Blocking of sites are easily circumvented, and children continue to share ways to access sites their friends will tell them about. The serious criminals employ encryption and other technical means to hide their activities. As there is no quick fix solution, education and responsible parenting bears great relevance.

If we insist on giving the children mobile gadgets which extend a hotline into an adult world from the privacy of their own bedrooms, danger lurks. The Internet is a virtual world and, as in the real world, our children must be accompanied until ready to go alone.

Without even searching it out, the illegal imageries are present in pop-up ads, emails, and accidentally found on mistyped or innocuously named web addresses. Online regulation is arduous, as the architecture of web is set up so that |users can access information stored all over the world.

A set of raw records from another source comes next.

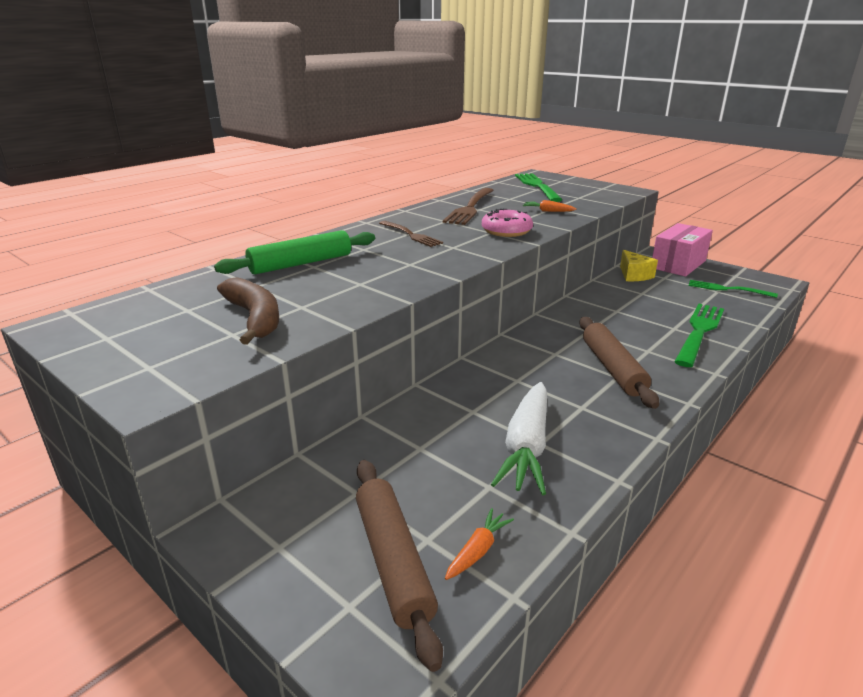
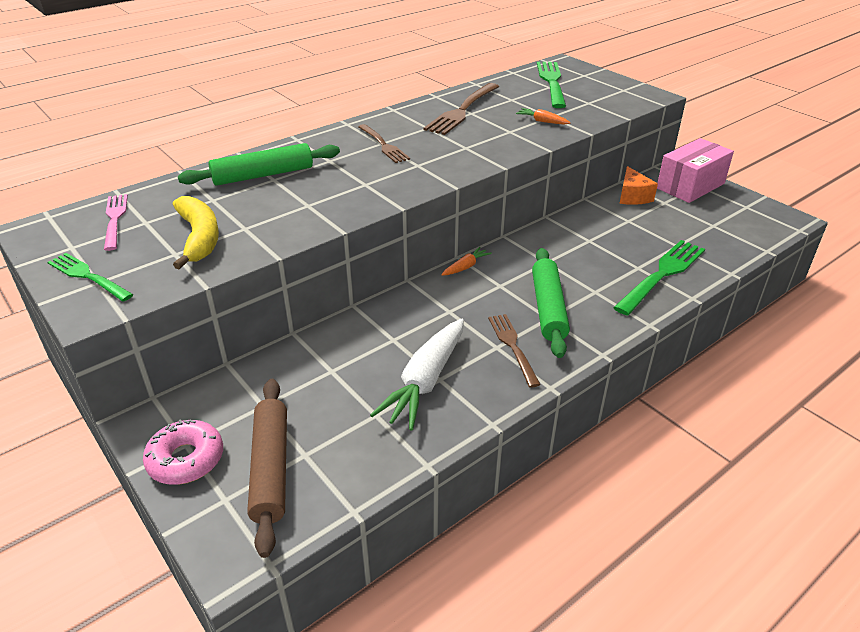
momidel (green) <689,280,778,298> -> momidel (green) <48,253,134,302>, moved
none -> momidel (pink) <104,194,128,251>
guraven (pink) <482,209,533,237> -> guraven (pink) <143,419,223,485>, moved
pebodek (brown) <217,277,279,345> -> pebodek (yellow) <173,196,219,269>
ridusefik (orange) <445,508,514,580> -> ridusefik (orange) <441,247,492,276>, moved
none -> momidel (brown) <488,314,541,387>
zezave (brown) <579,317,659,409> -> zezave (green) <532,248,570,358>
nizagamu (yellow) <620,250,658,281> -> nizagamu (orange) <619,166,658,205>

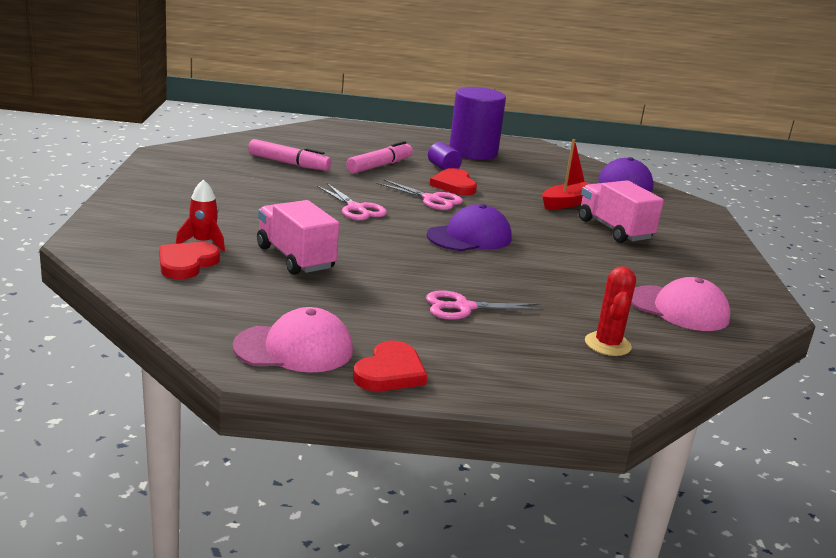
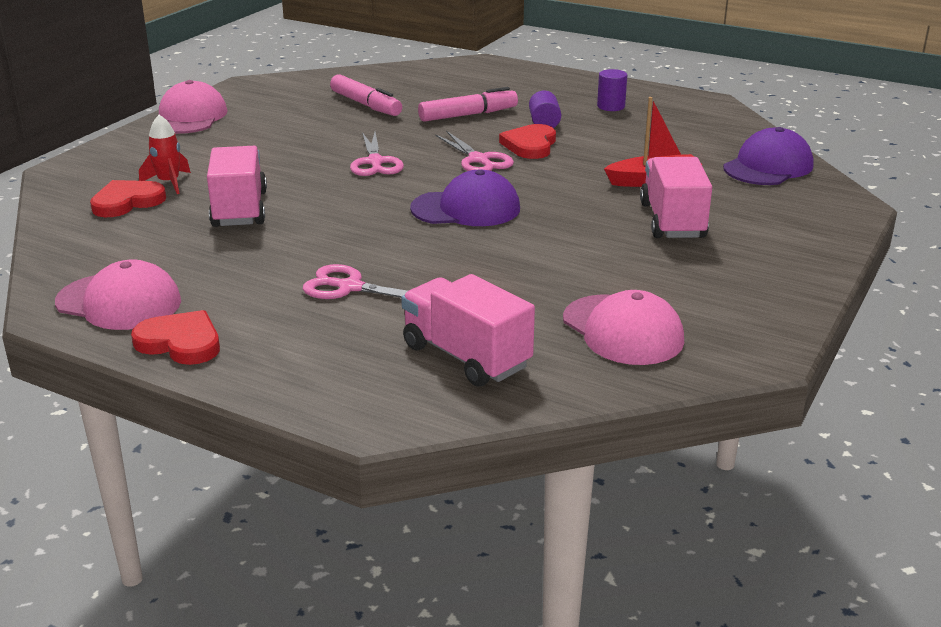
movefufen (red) <353,340,427,391> -> movefufen (red) <131,310,220,365>, 120 degrees counterclockwise
none -> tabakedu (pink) <159,80,228,134>
raridal (red) <585,266,636,356> -> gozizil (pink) <401,274,535,387>
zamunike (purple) <449,87,506,160> -> zamunike (purple) <597,69,627,111>, x0.45

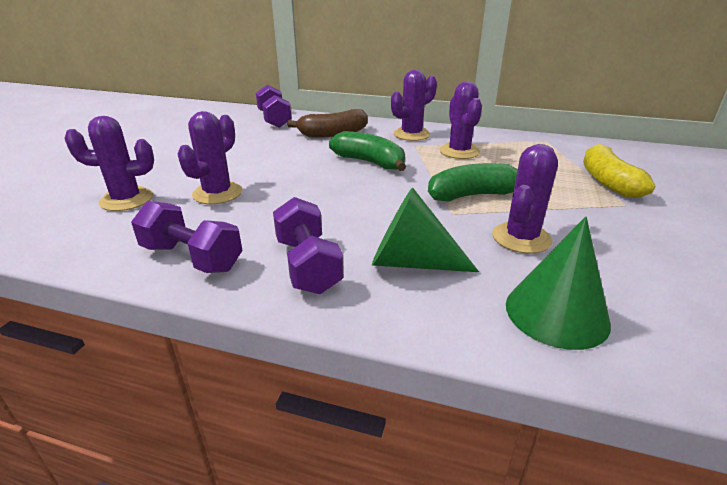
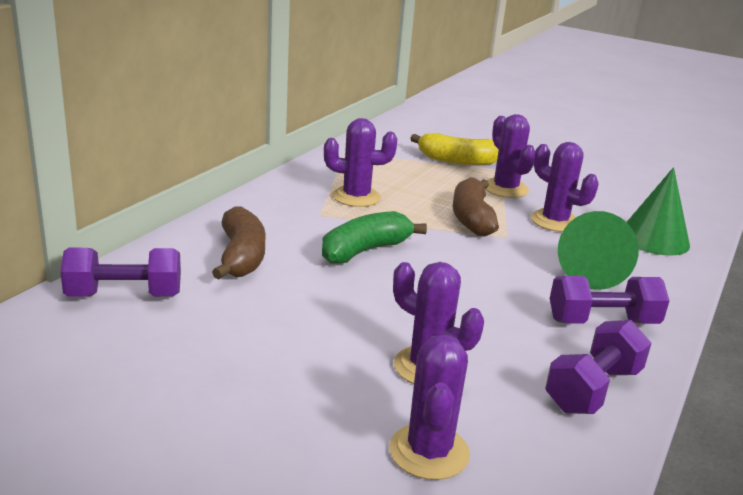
pebodek (green) <428,163,518,202> -> pebodek (brown) <452,177,499,236>
raridal (purple) <391,70,437,141> -> raridal (purple) <485,114,535,198>, moved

According to a study, pornography was the first sector to post real profits online. They reach a large audience with minimal costs to produce content. The ease of creating websites that allow anyone to be their own publisher, makes online proliferation a near-unstoppable affair.

Tightening access

The controversial industry isn’t going away anytime soon, and just because home Internet access is sought to be tightened (which is good), it doesn’t mean that they have stopped trying to snag our kids. Pornography is said to cause incredible declines in an individual’s working, short-term memory, problem solving ability, common sense, decision making and general intelligence due to the considerable damage done to the human brain.

A study reveals 73 per cent of kids under 13 have access to internet, making them potential targets for cyber criminals. It can be accidental wanderings online or the deliberate searches of a curious teenager on a tablet, smartphone or a laptop or one of the gadgets that have made it indispensable to grow up.

Over a million explicit images are dominating children porno-graphy while constantly being uploaded. Two in five abductions of children ages 15-17 are due to Internet contact. Child pornography is estimated to be a $50 b a year industry. Analysts expect the cell phone porn delivery market alone to reach $3 b by the year end.

Too many parents are apparently expressing anxiety and trepidation over talking to their children. Studies reveal that parents spend lesser time each day with their children about topics unrelated to school. Children develop gender identity by the age of three. If parents don’t impart the vital information early, the child is fed by media and friends, which often are in conflict with what parents want them to have. When parents let media babysit for them, it’s analogous to leaving them alone in a crowd of strangers.

The vile images pollute minds and cause crime on the very values that underpin our society. The damage is both in the area of beliefs and behaviours. The belief damage is about what constitutes a healthy sexual and emotional relationship, while behavioural damage embodies psychologically demoralising, socially inappropriate and illegal behaviours.

As there is no international code of conduct to monitor the menace, on the criminal challenge, every step – where the material is hosted, transmitted, viewed or downloaded – must be tackled. Cyber police must conduct periodic workshops to inform the youth about the perils of the information misuse. It can be deemed a social evil, or defended as a universal right to freedom of expression. Yet, the truth is about violence, degradation, exploitation, coercion and humiliation.